### TASK BRIEF:
Please continue the passage on packing extension field elements into 128-bit registers, starting right after its final sentence.

### PROVIDED PASSAGE:
<<<<

Let us consider an element \(a = (a_0 + a_1u) \in {\mathbb {F}}_{4^{m}}\), where \(a_0 = Cx^{128} + Bx^{64} + A\) and \(a_1 = Fx^{128} + Ex^{64} + D\) are 192-bit polynomials, each one of them stored into three 64-bit words (A-C, D-F). Also, suppose we have three 128-bit registers \(R_i\), with \(i \in \{0, 1, 2\}\), which can store two packed 64-bit words each.Footnote 13 The first option is to rearrange the extension field element a as

$$\begin{aligned} R_0 = A | B, \quad R_1 = C | D, \quad R_2 = E | F. \end{aligned}$$

The problem with this representation is that a significant overhead is generated in the multiplication function, more specifically in the pre-computation phase of the Karatsuba procedure (cf. Sect. 5.2 with the computation of \(V_{0,1}\), \(V_{0,2}\), and \(V_{1,2}\)). Besides, in order to efficiently perform the subsequent reduction phase, we must temporarily store the polynomial terms into four 128-bit vectors, which could cause a register overflow. A better method for storing the element a is to use the interleaved arrangement as follows:

$$\begin{aligned} R_0 = D | A, \quad R_1 = E | B, \quad R_2 = F | C. \end{aligned}$$

Using this setting, some overhead in the multiplication and squaring operations still exists, even though the penalty on the latter operation is almost negligible. In the positive side, the terms of the elements \(a_0, a_1\) do not need to be rearranged and the modular reduction of these two base field elements can be performed in parallel.

>>>>

### DATA RECORDS:
<<<<

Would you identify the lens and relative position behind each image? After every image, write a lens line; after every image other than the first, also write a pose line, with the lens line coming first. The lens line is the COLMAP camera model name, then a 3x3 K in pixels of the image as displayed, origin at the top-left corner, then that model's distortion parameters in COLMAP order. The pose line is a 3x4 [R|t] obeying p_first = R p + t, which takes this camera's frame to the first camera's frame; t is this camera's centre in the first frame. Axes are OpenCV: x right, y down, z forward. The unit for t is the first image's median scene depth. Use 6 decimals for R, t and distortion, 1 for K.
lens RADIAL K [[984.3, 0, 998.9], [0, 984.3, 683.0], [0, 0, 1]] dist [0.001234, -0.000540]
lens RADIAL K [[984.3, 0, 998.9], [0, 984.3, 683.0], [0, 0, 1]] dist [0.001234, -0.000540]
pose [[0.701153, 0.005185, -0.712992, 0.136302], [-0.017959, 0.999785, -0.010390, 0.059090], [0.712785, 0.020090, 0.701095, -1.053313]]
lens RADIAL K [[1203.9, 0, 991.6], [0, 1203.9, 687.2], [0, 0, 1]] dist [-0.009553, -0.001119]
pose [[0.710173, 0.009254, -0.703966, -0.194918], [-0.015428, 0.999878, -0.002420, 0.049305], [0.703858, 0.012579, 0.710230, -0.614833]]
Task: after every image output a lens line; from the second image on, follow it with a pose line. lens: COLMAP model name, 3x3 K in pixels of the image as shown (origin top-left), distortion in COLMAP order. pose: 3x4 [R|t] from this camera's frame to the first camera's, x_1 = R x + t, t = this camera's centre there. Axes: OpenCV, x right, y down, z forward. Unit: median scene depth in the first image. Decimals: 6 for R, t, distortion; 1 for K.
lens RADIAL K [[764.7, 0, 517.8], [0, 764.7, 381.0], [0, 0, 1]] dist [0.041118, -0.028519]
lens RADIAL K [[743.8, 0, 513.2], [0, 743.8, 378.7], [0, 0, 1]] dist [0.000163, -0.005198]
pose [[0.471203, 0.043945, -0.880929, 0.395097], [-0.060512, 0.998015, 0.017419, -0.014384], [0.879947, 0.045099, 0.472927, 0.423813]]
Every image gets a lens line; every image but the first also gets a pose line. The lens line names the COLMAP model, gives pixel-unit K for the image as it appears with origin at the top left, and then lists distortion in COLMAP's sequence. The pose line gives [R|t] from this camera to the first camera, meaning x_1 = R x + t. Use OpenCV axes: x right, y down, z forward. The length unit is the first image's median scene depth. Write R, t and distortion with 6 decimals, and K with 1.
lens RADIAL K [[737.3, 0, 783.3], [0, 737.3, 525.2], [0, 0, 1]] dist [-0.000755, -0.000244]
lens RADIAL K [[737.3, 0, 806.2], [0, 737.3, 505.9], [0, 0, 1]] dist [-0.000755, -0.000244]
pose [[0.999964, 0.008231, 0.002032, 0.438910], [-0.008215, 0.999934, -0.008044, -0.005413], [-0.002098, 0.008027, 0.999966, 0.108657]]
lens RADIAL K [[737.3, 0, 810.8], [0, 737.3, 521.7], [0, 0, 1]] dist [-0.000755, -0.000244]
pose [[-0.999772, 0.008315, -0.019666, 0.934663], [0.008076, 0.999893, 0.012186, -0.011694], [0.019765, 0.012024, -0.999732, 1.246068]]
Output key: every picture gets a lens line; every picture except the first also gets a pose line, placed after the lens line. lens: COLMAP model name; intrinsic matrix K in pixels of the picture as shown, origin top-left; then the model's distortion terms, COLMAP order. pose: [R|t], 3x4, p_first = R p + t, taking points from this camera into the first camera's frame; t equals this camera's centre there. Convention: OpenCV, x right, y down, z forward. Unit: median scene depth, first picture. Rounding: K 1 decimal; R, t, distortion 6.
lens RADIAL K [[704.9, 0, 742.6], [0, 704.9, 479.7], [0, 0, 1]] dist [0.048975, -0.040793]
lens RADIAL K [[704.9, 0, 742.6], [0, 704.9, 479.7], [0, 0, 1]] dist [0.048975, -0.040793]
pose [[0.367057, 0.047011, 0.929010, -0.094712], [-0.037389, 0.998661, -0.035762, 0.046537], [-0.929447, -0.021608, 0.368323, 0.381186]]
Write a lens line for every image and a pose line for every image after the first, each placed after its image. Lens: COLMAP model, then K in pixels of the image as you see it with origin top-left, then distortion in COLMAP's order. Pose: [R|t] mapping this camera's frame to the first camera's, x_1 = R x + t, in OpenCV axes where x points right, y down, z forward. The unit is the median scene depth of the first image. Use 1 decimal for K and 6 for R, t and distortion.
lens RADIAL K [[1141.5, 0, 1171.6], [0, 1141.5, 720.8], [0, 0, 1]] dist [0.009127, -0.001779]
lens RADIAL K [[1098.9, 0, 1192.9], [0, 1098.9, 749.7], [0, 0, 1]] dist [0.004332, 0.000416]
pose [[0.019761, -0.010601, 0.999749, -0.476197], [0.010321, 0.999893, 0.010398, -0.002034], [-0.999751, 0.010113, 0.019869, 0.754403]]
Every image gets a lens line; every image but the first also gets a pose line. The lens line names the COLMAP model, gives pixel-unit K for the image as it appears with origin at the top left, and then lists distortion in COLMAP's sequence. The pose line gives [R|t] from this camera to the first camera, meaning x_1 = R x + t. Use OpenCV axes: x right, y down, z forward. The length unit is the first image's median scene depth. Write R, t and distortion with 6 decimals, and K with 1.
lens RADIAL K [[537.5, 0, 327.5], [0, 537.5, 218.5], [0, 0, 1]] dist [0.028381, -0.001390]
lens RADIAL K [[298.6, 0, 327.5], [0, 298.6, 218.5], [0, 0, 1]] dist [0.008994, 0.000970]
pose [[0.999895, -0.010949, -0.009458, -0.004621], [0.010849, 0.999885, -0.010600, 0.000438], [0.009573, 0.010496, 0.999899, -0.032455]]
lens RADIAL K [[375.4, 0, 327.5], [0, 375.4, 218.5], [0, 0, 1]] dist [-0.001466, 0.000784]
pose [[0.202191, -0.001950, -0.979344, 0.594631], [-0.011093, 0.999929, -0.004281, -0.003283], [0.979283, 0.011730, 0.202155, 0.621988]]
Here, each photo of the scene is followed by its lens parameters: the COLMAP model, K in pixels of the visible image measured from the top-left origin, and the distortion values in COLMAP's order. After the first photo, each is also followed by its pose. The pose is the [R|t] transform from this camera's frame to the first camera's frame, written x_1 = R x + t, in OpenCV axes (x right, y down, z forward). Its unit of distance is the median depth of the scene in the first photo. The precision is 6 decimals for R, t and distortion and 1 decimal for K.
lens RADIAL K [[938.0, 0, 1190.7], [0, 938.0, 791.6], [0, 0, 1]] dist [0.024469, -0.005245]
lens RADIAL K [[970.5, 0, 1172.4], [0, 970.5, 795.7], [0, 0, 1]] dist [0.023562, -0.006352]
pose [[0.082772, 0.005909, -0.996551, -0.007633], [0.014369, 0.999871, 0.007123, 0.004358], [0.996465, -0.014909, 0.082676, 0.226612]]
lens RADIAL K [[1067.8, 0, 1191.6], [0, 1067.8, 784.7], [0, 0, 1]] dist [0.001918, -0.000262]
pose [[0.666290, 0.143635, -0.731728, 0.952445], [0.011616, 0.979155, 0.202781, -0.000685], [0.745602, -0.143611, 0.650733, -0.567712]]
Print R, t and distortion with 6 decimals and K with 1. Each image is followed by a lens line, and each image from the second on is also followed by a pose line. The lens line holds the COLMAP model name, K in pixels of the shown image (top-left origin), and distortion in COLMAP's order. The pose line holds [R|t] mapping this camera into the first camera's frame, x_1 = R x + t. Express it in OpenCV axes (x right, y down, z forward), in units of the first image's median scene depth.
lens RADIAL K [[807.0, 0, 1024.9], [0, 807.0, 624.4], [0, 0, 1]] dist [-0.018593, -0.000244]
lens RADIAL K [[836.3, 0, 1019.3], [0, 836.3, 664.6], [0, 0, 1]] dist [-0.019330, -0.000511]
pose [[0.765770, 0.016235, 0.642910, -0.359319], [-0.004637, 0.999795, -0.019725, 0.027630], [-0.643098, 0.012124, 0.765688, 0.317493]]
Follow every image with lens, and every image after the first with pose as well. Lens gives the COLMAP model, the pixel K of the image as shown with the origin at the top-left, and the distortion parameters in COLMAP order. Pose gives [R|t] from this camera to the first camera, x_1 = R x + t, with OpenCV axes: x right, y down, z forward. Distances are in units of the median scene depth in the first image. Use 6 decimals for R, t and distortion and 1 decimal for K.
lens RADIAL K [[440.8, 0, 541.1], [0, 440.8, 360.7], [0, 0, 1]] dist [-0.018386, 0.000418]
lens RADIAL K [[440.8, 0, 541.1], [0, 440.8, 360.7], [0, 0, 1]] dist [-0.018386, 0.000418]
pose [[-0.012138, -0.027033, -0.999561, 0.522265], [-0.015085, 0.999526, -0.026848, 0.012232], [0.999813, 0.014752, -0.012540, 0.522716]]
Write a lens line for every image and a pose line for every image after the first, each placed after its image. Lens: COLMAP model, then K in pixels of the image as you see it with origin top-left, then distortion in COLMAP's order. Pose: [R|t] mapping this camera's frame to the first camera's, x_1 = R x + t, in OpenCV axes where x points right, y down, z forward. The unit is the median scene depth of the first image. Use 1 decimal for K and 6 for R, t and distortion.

>>>>

### WRITTEN RESPONSE:
5.2 Multiplication

Given two \({\mathbb {F}}_{4^{m}}\) elements \(a = (a_0 + a_1u)\) and \(b = (b_0 + b_1u)\), with \(a_0, a_1, b_0, b_1\) in \({\mathbb {F}}_{2^{m}}\), we perform the multiplication \(c = a \cdot b\) as

$$\begin{aligned} c = a \cdot b&= (a_0 + a_1u) \cdot (b_0 + b_1u)\\&= (a_0 b_0 \oplus a_1b_1) + (a_0b_0 \oplus (a_0 \oplus a_1)\cdot (b_0 \oplus b_1))u, \end{aligned}$$

where each element \(a_i, b_i \in {\mathbb {F}}_{2^{m}}\) is composed of three 64-bit words. The analysis of the Karatsuba algorithm cost for different word sizes was presented in [88]. There, it was shown that the most efficient way to multiply three-word polynomials \(s(x) = s_2x^2 + s_1x + s_0\) and \(t(x) = t_2x^2 + t_1x + t_0\) as \(v(x) = s(x) \cdot t(x)\) is through the one-level Karatsuba method:

$$\begin{aligned}&\displaystyle V_0 = s_0 \cdot t_0, \quad V_1 = s_1 \cdot t_1, \quad V_2 = s_2 \cdot t_2,\\&\displaystyle V_{0,1} = (s_0 \oplus s_1) \cdot (t_0 \oplus t_1), \quad V_{0,2} = (s_0 \oplus s_2) \cdot (t_0 \oplus t_2) \quad V_{1,2} = (s_1 \oplus s_2) \cdot (t_1 \oplus t_2),\\&\displaystyle v(x) = V_2x^4 + (V_{1,2} \oplus V_1 \oplus V_2)x^3 + (V_{0,2} \oplus V_0 \oplus V_1 \oplus V_2)x^2 + (V_{0,1} \oplus V_0 \oplus V_1)x + V_0, \end{aligned}$$

which costs six multiplications and 12 additions.

The algorithm requires six carry-less instructions, six vectorized xors, and three bitwise shift instructions. In order to calculate the total multiplication cost, it is necessary to include the Karatsuba pre-computation operations at the base field level (12 vectorized xors and six byte interleaving instructions) and at the quadratic field level (six vectorized xors). Also, we must consider the reorganization of the registers in order to proceed with the modular reduction (six vectorized xors).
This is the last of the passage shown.